═══ Passage ═══

# Tidewater Boats



## Death From Above (Sep 28, 2007)

Looking for opinions/feedback on the 1900 and 2100 BAYMAX. Anybody have one?


----------



## Msstdog (Sep 28, 2007)

Very similar to the Sea Pro bay boats. I looked at them when I bought my SV. I liked that they come with rod holders in the side gunnels. However I got a better deal on the Pro.


----------



## SkinnyWater (Oct 4, 2007)

I have a 1900 BayMax and so far love it. I got mine in FWB at Gulf Coast Boating Center and they sell the Tidewater and SeaPro side by side. They are very minor differences in the two, as far as I could tell. The same guy that started SeaPro now builds the Tidewaters. They build them in the same facility as the KeyWest. The only complaint I have is the rod holders on the leaning post keep the cooler lid from opening very far. I have to slide the cooler out to get acess to the beverages and snacks. The 2100 would have been worth the extra if it wern't for the fact I would have had to upgrade my secondary tow vehicle (Jeep Cherokee). My Dodge would pull it no problem, but it pull the fifthwheel when we camp. The 1900 is plenty big to fish 3 peopleor take the family (5) out for a day on the beach.

═══ Supplied entries ═══

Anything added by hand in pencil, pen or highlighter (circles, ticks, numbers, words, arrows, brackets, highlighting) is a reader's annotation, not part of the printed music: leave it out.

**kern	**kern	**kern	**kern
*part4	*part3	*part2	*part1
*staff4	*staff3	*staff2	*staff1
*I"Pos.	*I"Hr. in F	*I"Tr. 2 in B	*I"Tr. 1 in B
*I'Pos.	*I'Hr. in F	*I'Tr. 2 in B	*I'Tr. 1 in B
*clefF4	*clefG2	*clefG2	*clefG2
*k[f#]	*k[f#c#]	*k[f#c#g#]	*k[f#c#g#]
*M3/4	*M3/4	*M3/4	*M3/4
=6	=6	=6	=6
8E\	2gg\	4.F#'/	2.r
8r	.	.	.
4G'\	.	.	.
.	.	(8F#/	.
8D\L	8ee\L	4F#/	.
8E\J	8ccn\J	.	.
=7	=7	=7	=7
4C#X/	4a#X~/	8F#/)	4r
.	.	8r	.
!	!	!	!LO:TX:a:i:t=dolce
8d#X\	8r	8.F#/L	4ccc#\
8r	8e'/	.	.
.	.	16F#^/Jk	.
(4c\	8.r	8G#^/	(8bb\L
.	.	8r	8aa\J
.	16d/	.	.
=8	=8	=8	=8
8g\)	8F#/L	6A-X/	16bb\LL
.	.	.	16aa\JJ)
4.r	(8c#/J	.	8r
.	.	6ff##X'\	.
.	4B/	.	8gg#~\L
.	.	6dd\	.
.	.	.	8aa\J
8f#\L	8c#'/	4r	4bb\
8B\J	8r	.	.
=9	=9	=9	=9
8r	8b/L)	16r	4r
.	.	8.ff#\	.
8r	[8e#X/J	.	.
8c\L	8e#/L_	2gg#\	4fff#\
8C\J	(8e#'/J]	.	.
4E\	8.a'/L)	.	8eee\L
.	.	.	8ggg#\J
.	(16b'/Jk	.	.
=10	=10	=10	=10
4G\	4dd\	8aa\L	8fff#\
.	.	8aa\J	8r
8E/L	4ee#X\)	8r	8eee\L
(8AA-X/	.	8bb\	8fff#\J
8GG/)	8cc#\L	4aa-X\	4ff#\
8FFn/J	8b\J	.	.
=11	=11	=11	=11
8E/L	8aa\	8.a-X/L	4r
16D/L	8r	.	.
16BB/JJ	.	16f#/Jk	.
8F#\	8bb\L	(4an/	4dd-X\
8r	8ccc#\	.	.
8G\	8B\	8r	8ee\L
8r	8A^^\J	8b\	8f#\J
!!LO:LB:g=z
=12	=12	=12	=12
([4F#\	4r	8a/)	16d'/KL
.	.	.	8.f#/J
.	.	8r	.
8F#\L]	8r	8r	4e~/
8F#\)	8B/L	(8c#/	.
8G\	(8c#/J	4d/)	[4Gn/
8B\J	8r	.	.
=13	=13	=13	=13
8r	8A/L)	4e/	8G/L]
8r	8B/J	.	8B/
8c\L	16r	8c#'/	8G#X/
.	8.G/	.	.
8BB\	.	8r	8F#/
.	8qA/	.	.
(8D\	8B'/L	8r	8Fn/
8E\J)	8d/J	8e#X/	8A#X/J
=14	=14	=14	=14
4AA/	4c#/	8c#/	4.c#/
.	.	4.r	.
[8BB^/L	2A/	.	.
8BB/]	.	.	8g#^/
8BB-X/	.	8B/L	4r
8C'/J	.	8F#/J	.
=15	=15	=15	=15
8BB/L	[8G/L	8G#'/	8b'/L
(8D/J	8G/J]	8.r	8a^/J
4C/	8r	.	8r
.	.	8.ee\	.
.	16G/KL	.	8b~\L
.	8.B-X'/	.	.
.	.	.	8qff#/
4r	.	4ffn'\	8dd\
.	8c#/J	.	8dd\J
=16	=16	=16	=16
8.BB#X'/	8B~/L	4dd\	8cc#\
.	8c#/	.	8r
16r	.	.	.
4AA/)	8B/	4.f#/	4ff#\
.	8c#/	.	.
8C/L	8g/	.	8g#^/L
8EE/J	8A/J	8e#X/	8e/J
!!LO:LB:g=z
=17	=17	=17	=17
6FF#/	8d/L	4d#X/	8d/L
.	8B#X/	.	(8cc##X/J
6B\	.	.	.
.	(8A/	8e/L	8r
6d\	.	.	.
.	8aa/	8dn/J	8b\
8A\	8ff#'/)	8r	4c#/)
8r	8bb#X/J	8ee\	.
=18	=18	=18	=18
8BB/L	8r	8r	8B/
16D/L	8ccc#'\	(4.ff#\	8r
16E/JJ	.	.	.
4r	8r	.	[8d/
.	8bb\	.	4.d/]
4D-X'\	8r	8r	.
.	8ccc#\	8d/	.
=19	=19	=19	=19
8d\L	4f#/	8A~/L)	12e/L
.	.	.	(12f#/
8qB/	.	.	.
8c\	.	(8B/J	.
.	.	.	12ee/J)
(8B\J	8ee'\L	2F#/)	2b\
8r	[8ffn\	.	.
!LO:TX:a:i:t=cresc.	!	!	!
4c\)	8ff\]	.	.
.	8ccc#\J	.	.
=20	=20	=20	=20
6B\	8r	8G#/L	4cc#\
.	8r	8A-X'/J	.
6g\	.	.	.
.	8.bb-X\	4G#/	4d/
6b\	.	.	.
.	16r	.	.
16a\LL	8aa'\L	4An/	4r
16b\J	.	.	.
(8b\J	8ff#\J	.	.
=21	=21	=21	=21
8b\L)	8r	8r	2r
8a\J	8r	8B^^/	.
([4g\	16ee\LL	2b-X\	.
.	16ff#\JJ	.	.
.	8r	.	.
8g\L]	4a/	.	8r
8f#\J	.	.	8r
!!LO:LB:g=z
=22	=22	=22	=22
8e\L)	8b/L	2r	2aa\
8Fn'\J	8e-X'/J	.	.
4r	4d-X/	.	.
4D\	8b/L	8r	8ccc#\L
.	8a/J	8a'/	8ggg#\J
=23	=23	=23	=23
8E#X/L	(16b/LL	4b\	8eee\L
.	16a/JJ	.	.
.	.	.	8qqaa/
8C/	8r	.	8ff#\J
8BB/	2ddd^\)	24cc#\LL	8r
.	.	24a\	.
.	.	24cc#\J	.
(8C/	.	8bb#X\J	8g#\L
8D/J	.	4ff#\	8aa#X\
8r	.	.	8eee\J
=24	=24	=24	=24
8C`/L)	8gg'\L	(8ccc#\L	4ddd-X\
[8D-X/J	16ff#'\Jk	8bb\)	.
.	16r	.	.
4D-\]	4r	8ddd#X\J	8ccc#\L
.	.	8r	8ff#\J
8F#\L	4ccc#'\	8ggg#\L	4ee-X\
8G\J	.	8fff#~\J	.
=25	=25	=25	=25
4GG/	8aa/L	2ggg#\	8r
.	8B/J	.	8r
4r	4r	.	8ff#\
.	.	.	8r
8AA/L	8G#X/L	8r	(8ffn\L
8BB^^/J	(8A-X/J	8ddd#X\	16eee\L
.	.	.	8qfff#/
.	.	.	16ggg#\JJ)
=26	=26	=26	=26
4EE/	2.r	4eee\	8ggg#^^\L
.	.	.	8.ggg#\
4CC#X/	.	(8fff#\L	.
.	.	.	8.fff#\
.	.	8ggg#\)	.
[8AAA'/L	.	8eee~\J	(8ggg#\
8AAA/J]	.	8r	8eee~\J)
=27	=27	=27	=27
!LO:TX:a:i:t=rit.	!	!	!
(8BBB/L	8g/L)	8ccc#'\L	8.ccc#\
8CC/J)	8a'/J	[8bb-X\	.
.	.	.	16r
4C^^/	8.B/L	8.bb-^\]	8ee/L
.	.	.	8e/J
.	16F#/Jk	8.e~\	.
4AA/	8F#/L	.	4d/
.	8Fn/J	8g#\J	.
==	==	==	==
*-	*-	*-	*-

═══

What you need to do ▸
• 1. Could you condense the paragraph beginning "I have a 1900 BayMax" in the Tidewater Boats thread into a short bulleted list that keeps its main facts?
• 2. Could you transcribe the part of the Tidewater Boats thread starting at "## Death From" and ending at "on the Pro."?

Responses in order ▸
• 1.
- The poster owns a 1900 BayMax and loves it so far.
- It was bought in FWB at Gulf Coast Boating Center, which sells Tidewater and SeaPro side by side.
- The two brands differ only in very minor ways. The man who started SeaPro now builds Tidewaters, in the same facility as KeyWest.
- The only complaint is that the rod holders on the leaning post keep the cooler lid from opening very far, so the cooler has to be slid out to reach drinks and snacks.
- The 2100 would have been worth the extra cost, but it would have meant upgrading the secondary tow vehicle, a Jeep Cherokee. The Dodge could pull it but is used for the fifthwheel when camping.
- The 1900 is big enough to fish 3 people or to take the family of 5 out for a day on the beach.

• 2.
## Death From Above (Sep 28, 2007)

Looking for opinions/feedback on the 1900 and 2100 BAYMAX. Anybody have one?


----------



## Msstdog (Sep 28, 2007)

Very similar to the Sea Pro bay boats. I looked at them when I bought my SV. I liked that they come with rod holders in the side gunnels. However I got a better deal on the Pro.